The foundational nucleus of what would become Villar de Plasencia is believed to have been a "villae," a type of Roman rural estate. The villae erected near the current railway station may have given the place its name and served as a reference for the city of Cáparra to control the water flowing through an aqueduct from the Nymph of Jarilla (Piedras Labradas) and the health baths of Salugral.

=== Middle Ages ===
The Middle Ages ushered in a new era for Villar de Plasencia. With the Berber invasion, the Roman road infrastructure was adapted for pastoral uses, and surveillance points were established along the Plasencia fault. During this time, the Silver Route, now known as Balata and later Quinea (or Lindón, in the area), lost its status as an imperial highway, with the original Roman villae disappearing.

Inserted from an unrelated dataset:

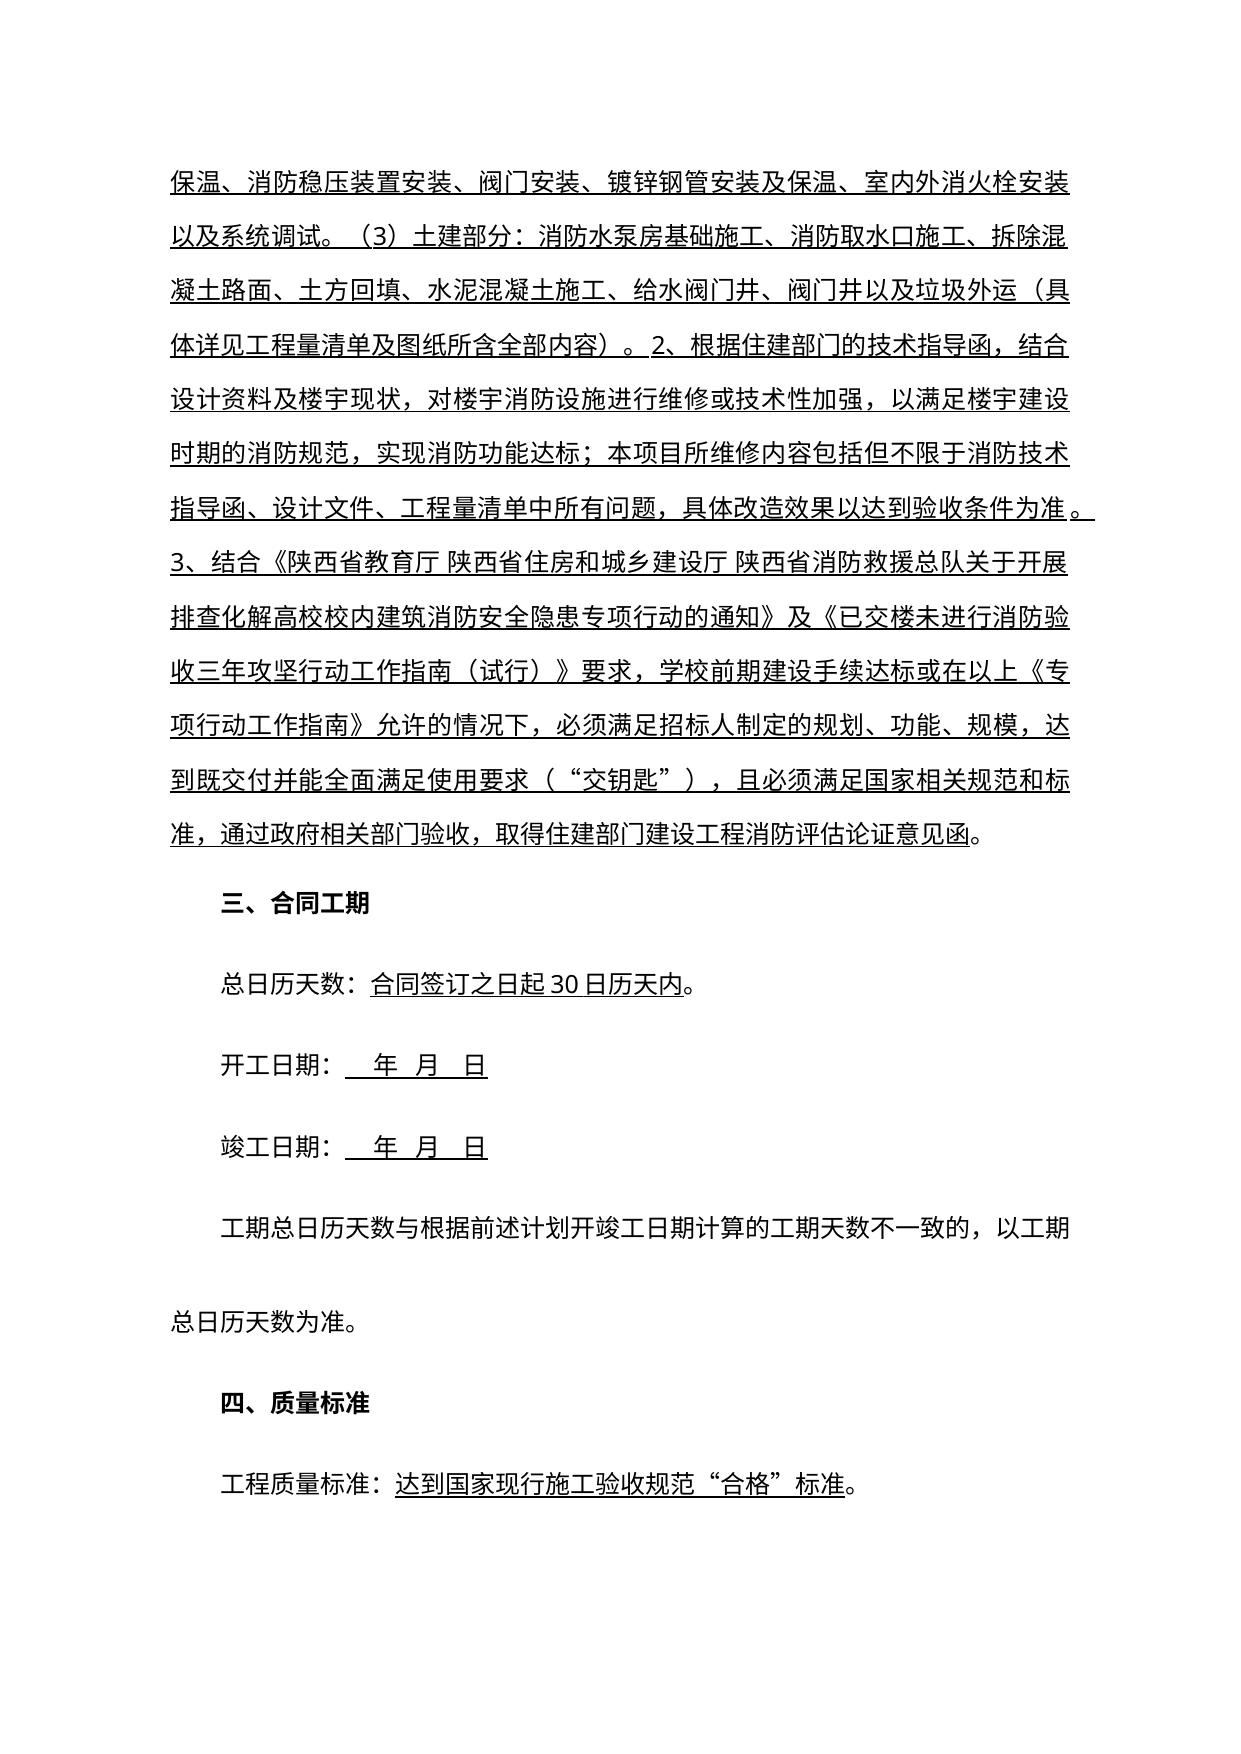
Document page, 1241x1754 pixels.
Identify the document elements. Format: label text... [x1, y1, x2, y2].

=== 16th to 19th centuries ===
During the 16th and 17th centuries, the population of Villar de Plasencia grew slowly. During this period, the municipality's main economic activity was agriculture, particularly the cultivation of cereals and grapes.

In the 19th century, the passage of the War of Independence and the Carlist Wars through the region struck a harsh blow to the economy and population of Villar de Plasencia. However, the town managed to recover and began to develop again in the late 19th century, when the construction of the Palazuelo-Astorga railway line led to an increase in trade and economic activity.

=== 20th and 21st centuries ===
The 20th century was a period of growth and modernization for Villar de Plasencia. Improvements in infrastructure and the creation of new public services contributed to improving the quality of life for its inhabitants.

In the 21st century, the municipality has focused on preserving its historical and cultural heritage, while seeking to promote tourism. The hiking routes along the Silver Route and the archaeological remains from the Roman and Medieval periods attract visitors from all over Spain and abroad.
== Heritage ==
The most significant monument of the town, the Parish of "Nuestra Señora de la Asunción" (Our Lady of Assumption), is situated on the plain of the church. This 16th-century building has various late Gothic influences and was sponsored by the Bishop of Plasencia in 1524, Vargas Carvajal, whose coat of arms is installed in the tower. Internally, the church is organized by a polygonal header and a long nave of three sections divided by semi-circular arches that rest on Gothic pillars and support a gabled wooden roof. The presbytery is roofed with beautiful Mudejar woodwork, decorated with latticework.

The town also preserves two Baroque hermitages, dedicated to its patron "San Bartolomé" (Saint Bartholomew) and "San Antonio de Padua" (Saint Anthony of Padua). The first one, made of masonry, consists of a nave and presbytery closed with a dome on pendentives. The second one is located next to a bridge built by the Bishop of Plasencia, José González Laso Santos de San Pedro, in 1792. Moreover, this town is the starting point of the royal road to Plasencia.